What the papers say – September 14
David Cameron on Brexit leads most Saturday newspapers.
Former Prime Minister David Cameron makes the front pages of most daily newspapers on Saturday through the admissions, regrets and attacks contained in his just-released memoirs.
The Times leads with a book extract from Mr Cameron, who insists he was right to call the Brexit referendum, but says he’s sorry for the uncertainty and division that has followed, and that ultimately, he failed.
The Guardian reports Mr Cameron thinks every day about the referendum result and feels Boris Johnson has behaved “appallingly” by proroguing Parliament.
The Independent says Mr Cameron has criticised Mr Johnson’s Brexit strategy, saying a no-deal departure would be a “bad outcome” for Britain.
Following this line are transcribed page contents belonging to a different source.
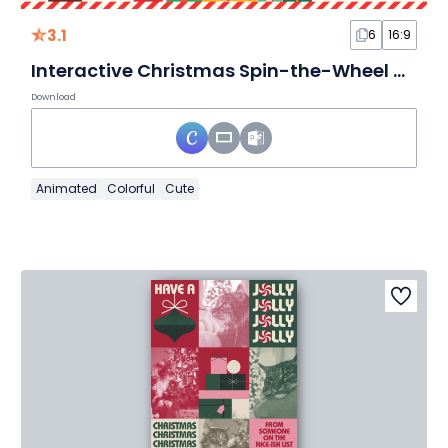
3.1
6
16:9
Interactive Christmas Spin-the-Wheel White Elephant Game
Download
Animated
Colorful
Cute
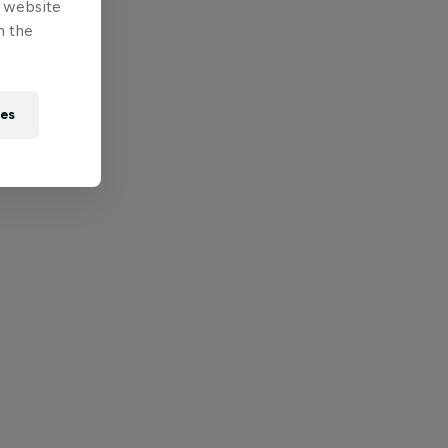
e website
n the
ies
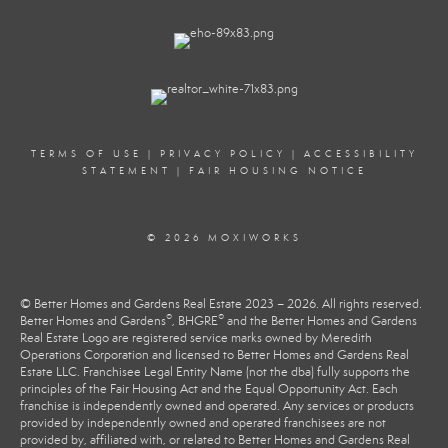
TERMS OF USE
|
PRIVACY POLICY
|
ACCESSIBILITY
STATEMENT
|
FAIR HOUSING NOTICE
© 2026 MOXIWORKS
© Better Homes and Gardens Real Estate 2023 – 2026. All rights reserved.
®
®
Better Homes and Gardens
, BHGRE
and the Better Homes and Gardens
Real Estate Logo are registered service marks owned by Meredith
Operations Corporation and licensed to Better Homes and Gardens Real
Estate LLC. Franchisee Legal Entity Name (not the dba) fully supports the
principles of the Fair Housing Act and the Equal Opportunity Act. Each
franchise is independently owned and operated. Any services or products
provided by independently owned and operated franchisees are not
provided by, affiliated with, or related to Better Homes and Gardens Real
The Daily Telegraph and the Daily Mail lead with Mr Cameron lashing out at Mr Johnson and Michael Gove, and saying that Brexiteers had behaved appallingly.
The Daily Express says Mr Cameron was shocked that so many people wanted Brexit.
The i quotes Mr Cameron saying he doesn’t regret the referendum.
And the left-leaning Daily Mirror focuses on Mr Cameron’s admission that he smoked marijuana.
Meanwhile, the Financial Times reports Boris Johnson is set to fast-track a Brexit deal.
In other matters, The Sun leads with Margaret Moore’s “agony” over the knighthood bestowed upon Geoffrey Boycott, who was convicted in 1998 of assaulting her.
And the Daily Star has a story that former Bond star Roger Moore’s ghost haunts his daughter.